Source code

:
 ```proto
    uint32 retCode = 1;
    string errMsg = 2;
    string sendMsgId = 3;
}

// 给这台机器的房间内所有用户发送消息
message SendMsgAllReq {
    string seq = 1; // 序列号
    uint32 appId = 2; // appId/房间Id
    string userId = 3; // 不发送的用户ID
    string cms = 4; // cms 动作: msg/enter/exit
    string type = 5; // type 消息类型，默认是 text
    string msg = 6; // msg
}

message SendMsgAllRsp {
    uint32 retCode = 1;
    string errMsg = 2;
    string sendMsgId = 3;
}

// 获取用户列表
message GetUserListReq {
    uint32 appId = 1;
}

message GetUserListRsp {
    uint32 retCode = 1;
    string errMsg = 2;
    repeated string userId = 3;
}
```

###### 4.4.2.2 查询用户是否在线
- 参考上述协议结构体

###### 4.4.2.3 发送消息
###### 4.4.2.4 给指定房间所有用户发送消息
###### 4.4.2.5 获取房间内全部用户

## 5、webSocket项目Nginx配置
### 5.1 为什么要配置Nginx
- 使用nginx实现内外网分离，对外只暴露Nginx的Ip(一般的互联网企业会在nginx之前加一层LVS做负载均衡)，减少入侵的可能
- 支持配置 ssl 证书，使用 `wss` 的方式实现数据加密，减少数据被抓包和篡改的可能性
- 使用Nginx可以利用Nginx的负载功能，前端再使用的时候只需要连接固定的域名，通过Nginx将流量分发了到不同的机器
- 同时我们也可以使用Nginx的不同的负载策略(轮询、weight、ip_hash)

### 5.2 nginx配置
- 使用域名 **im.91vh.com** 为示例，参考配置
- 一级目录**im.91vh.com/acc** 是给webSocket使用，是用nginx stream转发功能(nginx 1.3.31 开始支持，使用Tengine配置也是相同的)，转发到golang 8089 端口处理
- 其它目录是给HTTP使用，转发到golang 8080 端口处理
◇ ◇ ◇ ◇
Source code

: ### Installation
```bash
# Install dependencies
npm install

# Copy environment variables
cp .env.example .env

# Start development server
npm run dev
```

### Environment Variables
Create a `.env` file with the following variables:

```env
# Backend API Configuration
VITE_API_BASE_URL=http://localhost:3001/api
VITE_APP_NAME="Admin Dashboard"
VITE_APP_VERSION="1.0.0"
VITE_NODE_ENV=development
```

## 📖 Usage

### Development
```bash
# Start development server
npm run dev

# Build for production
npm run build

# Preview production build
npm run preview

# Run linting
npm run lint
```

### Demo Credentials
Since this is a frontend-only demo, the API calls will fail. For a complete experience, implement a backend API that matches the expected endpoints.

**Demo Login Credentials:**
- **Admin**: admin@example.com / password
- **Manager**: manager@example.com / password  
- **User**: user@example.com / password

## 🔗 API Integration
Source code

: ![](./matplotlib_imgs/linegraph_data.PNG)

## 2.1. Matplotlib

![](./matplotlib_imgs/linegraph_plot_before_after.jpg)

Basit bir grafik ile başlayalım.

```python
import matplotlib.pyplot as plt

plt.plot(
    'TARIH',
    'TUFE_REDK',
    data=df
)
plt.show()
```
◇ ◇ ◇ ◇
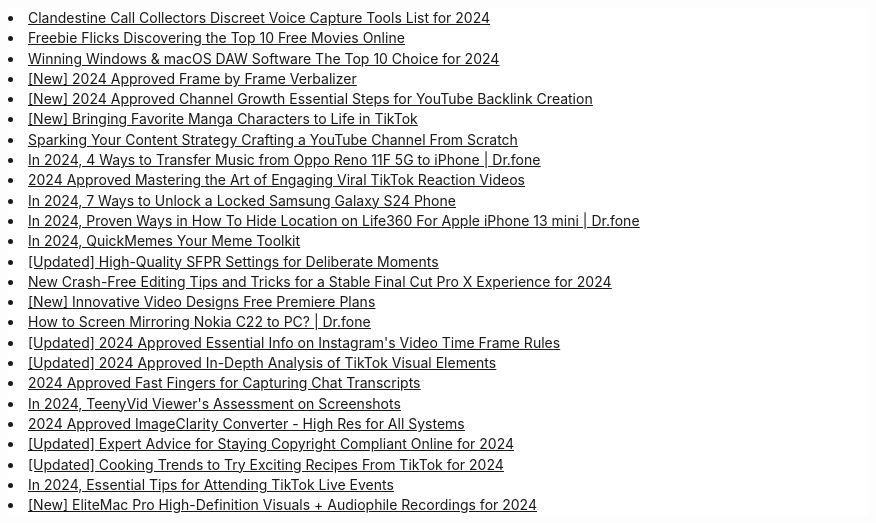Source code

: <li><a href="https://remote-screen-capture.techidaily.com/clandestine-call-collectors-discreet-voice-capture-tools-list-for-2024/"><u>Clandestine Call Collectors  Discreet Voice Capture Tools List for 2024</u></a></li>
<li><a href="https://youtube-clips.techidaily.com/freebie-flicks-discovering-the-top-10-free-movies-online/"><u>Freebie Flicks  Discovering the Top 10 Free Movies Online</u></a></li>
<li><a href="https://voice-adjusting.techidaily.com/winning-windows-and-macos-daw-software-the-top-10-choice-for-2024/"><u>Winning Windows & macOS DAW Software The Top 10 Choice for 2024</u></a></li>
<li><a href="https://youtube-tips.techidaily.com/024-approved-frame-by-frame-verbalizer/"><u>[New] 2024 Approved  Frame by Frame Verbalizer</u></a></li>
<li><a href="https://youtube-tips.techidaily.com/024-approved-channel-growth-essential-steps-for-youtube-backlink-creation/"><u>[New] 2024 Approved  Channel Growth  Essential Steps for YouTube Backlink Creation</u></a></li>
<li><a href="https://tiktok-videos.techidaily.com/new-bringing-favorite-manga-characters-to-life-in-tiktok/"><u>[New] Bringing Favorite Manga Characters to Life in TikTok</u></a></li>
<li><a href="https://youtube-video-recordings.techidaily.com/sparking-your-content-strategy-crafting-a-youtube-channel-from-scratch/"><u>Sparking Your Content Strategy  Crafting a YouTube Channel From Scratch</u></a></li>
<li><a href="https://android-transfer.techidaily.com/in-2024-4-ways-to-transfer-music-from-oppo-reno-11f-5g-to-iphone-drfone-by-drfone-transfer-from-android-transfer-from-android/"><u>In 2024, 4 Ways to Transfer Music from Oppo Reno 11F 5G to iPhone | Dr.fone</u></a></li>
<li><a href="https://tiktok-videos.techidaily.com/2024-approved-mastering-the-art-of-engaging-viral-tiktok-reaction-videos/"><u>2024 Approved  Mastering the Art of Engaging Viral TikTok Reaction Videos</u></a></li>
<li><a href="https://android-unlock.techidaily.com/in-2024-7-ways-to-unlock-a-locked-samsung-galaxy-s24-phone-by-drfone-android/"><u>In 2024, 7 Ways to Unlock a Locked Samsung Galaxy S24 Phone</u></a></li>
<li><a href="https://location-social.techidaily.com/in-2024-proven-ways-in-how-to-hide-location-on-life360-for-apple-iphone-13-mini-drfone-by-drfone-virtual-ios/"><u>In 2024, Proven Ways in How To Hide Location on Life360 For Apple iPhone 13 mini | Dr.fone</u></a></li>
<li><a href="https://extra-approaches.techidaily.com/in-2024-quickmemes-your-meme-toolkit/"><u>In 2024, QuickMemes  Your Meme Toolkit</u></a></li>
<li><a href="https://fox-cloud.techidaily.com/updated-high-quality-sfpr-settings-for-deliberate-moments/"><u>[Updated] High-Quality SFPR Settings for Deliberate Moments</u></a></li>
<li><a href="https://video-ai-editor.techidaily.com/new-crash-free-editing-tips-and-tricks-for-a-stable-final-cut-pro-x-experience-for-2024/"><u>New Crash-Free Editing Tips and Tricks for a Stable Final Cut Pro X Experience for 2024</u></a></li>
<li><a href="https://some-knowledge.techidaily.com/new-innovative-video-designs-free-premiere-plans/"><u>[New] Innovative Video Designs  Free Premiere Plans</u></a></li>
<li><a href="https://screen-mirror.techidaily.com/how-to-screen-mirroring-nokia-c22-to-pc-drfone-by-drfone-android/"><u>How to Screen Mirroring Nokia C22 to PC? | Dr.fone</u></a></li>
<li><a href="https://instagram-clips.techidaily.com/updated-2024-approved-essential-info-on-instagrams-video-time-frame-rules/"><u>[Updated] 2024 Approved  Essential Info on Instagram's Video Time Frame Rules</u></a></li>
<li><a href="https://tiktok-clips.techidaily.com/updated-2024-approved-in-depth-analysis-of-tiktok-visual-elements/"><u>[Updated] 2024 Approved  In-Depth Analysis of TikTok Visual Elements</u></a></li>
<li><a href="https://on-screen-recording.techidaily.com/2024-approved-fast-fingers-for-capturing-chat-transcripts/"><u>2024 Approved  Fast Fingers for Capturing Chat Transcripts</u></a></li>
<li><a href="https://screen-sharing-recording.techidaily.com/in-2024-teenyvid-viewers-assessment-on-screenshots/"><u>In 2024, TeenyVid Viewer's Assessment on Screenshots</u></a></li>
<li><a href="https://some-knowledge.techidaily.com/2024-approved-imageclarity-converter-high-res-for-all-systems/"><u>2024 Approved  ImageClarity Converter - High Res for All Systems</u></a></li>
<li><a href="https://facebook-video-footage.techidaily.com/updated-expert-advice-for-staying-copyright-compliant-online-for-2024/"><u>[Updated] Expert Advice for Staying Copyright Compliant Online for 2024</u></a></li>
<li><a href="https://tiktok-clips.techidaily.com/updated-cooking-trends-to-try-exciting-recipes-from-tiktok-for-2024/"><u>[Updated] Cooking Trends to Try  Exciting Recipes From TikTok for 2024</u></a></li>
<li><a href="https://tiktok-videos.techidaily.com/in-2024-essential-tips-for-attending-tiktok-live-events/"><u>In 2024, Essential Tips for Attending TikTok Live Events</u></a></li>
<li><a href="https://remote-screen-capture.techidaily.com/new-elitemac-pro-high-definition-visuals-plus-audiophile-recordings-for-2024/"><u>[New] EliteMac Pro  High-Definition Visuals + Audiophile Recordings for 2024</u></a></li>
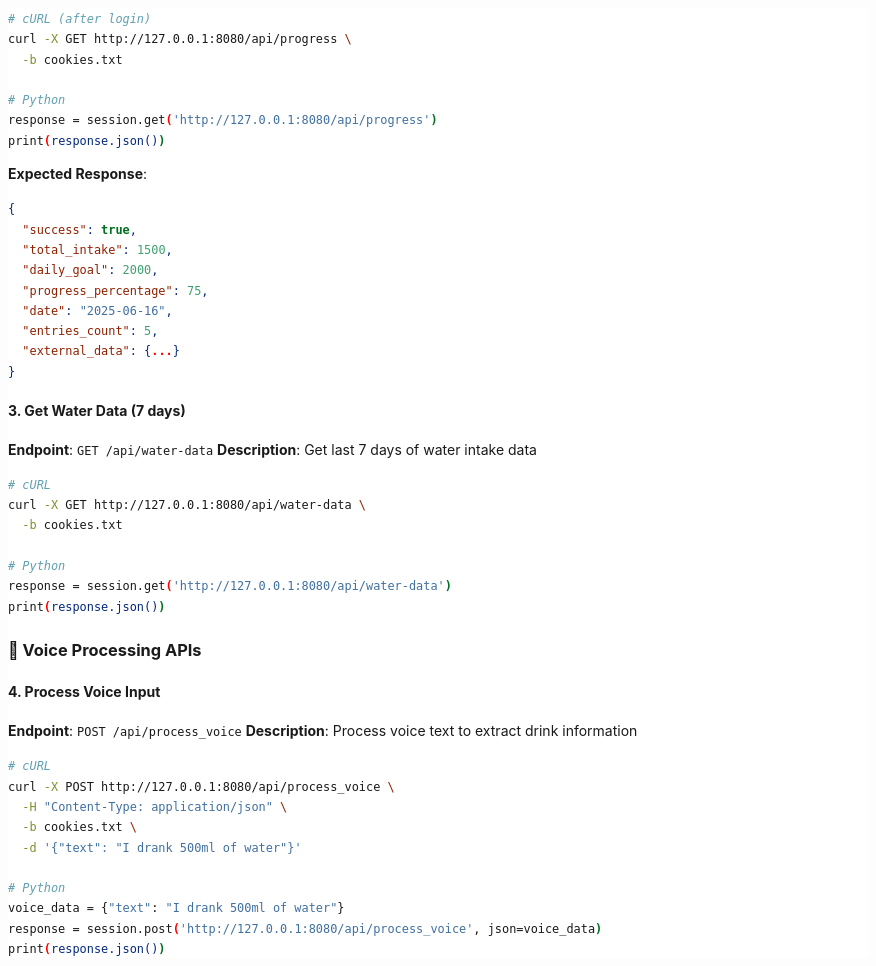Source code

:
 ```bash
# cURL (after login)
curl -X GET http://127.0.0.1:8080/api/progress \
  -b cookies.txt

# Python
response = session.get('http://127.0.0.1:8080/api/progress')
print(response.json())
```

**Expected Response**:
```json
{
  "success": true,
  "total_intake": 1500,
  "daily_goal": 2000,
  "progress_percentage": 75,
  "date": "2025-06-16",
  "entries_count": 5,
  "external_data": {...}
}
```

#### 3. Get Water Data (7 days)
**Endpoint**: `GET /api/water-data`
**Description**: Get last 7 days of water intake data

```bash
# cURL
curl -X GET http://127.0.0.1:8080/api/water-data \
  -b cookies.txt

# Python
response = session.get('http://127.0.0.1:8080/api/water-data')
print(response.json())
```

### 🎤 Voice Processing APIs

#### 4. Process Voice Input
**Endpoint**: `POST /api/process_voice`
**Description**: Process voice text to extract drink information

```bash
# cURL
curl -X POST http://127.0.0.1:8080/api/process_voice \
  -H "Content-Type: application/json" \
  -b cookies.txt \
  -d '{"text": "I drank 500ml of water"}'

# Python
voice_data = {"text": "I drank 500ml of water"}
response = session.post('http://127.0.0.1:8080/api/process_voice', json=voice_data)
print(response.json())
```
◇ ◇ ◇ ◇
:: EXERCISE BRIEF ::
Above are some records; copy exactly the lines from the one with "PC? | Dr.fone</u></a></li>" through the one with "TikTok for 2024</u></a></li>", both included, and no others.

:: TASK SOLUTION ::
<li><a href="https://screen-mirror.techidaily.com/how-to-screen-mirroring-nokia-c22-to-pc-drfone-by-drfone-android/"><u>How to Screen Mirroring Nokia C22 to PC? | Dr.fone</u></a></li>
<li><a href="https://instagram-clips.techidaily.com/updated-2024-approved-essential-info-on-instagrams-video-time-frame-rules/"><u>[Updated] 2024 Approved  Essential Info on Instagram's Video Time Frame Rules</u></a></li>
<li><a href="https://tiktok-clips.techidaily.com/updated-2024-approved-in-depth-analysis-of-tiktok-visual-elements/"><u>[Updated] 2024 Approved  In-Depth Analysis of TikTok Visual Elements</u></a></li>
<li><a href="https://on-screen-recording.techidaily.com/2024-approved-fast-fingers-for-capturing-chat-transcripts/"><u>2024 Approved  Fast Fingers for Capturing Chat Transcripts</u></a></li>
<li><a href="https://screen-sharing-recording.techidaily.com/in-2024-teenyvid-viewers-assessment-on-screenshots/"><u>In 2024, TeenyVid Viewer's Assessment on Screenshots</u></a></li>
<li><a href="https://some-knowledge.techidaily.com/2024-approved-imageclarity-converter-high-res-for-all-systems/"><u>2024 Approved  ImageClarity Converter - High Res for All Systems</u></a></li>
<li><a href="https://facebook-video-footage.techidaily.com/updated-expert-advice-for-staying-copyright-compliant-online-for-2024/"><u>[Updated] Expert Advice for Staying Copyright Compliant Online for 2024</u></a></li>
<li><a href="https://tiktok-clips.techidaily.com/updated-cooking-trends-to-try-exciting-recipes-from-tiktok-for-2024/"><u>[Updated] Cooking Trends to Try  Exciting Recipes From TikTok for 2024</u></a></li>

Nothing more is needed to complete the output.